📖 Chapter 6: The Fever and the Flame
The first wave hit her just after sunrise.
Lena rolled onto her side, stomach twisting, head pounding. Sweat clung to her skin. Her throat burned like it had been scrubbed raw.
She tried to sit up.
Her vision swam.
The room tilted.
And then—darkness again.
---
She woke to the sound of voices.
Not in her room.
Just outside.
Low. Urgent.
Then footsteps.
The door opened.
She blinked against the light—then flinched as a cold cloth pressed against her forehead.
“It’s okay,” a voice murmured. “You’re burning up.”
Not a nurse.
Him.
---
Damon’s face came into view, tense and focused.
She tried to speak.
Nothing came out.
He lifted her head carefully and held a glass of water to her lips.
Her throat rejected it at first. Then accepted. Then swallowed.
Every movement hurt.
“You’re running a high fever,” he said softly. “They said it’s not uncommon. Hormonal reaction. But you waited too long to call.”
“I… didn’t want to…”
“Burden me?”
She nodded weakly.
He said nothing.
But the guilt behind his eyes said enough.
---
He helped her sit up slowly.
Adjusted the pillows.
Tucked the blanket up over her shoulders like she was glass.
“You should be resting in a clinic.”
“I’m fine,” she whispered.
“You passed out.”
“I’ll be fine.”
He exhaled—long, quiet, and sharp around the edges.

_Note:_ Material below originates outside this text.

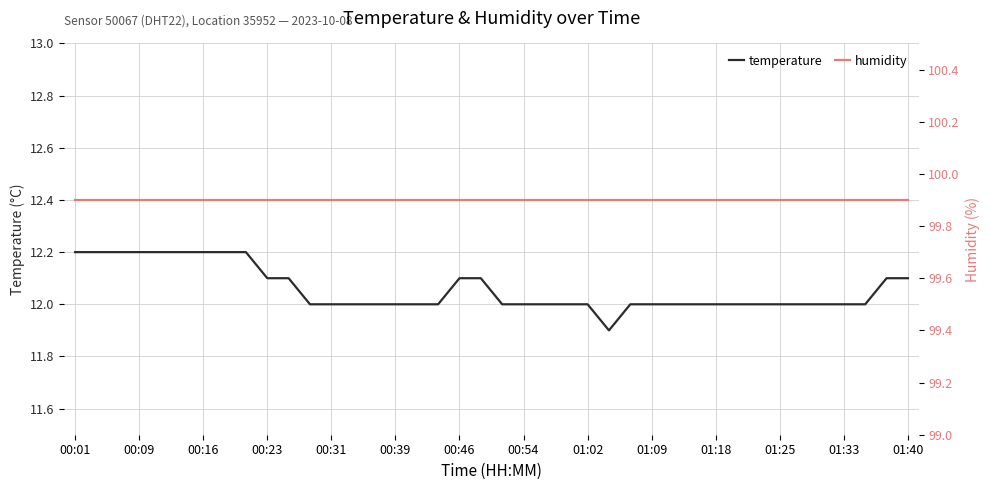

True or false: humidity and temperature cross at least once.

False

Then leaned back slightly, studying her.
“You never ask for help, do you?”
“No.”
“Why?”
She looked at him through heavy lashes.
“Because help always has a price.”
---
That shut him up.
For a moment.
Then—
“Not this time.”
She laughed softly.
It was barely a sound.
But it was real.
“You say that like I’m not already carrying the most expensive thing you’ve ever owned.”
He winced.
She noticed.
Good.
---
The nurse arrived ten minutes later.
Damon didn’t leave.
Not when Lena protested.
Not when the nurse checked her pulse and temperature and whispered instructions.
Not when the IV was connected.
Not when the nurse leaned in and asked, “Should I ask him to step out?”
Lena looked at Damon.
He was staring at the floor, jaw tight, fist clenched against the edge of the chair like it was the only thing keeping him still.
“No,” she said quietly. “He can stay.”
---
The fever didn’t break for hours.
She drifted in and out of sleep, nausea coming in waves, her body caught in some strange, slow war.
Each time she opened her eyes, he was there.
Sitting in the same chair.
Still.
Watching.
And not watching.
Protecting her like she was glass… or a grenade.
---
Sometime in the late afternoon, the room dimmed with sunset.
He moved quietly—adjusted her blanket, brought her another glass of water, and even refilled the basin beside her bed.
She blinked at him sleepily.
“You always this… helpful?”
“No,” he said. “Never.”
“Then why?”
He didn’t answer right away.
Just sat back down.
Then, finally:
“Because I don’t want to owe you anything.”
That made her smile.
It was a lie.
A soft one.
But a lie nonetheless.
---
He stayed until the fever finally started to slip away.
She could feel it in her fingers. Her forehead. The slow return of her body to itself.
She opened her eyes for what felt like the hundredth time.
He was still there.
But this time, he’d fallen asleep.
---
His head tilted back.
One hand resting on the edge of the chair.
The other—on the bed.
Near her wrist.
Not touching.
Just close.
Like maybe, in his sleep, he’d let go of whatever rule kept him from holding her hand.
She didn’t move.
Didn’t speak.
Just watched him.
The cold billionaire.
The careful man.
The one who built walls of glass and wire and steel.
Now slumped in a chair beside her bed like he couldn’t bear to leave.
---
She drifted again.
When she woke next, the IV was gone.
The fever had vanished.
The bed was warm.
And the chair beside her?
Empty.
---
But on the table beside her was a folded napkin.
Handwritten. Slanted. Bare.
> “You scared me.
I don’t scare easy.
— D”
She stared at it for a long time.
Then slid it into her journal.
---
She still hadn’t written anything in it.
But now?
She had something she wanted to remember.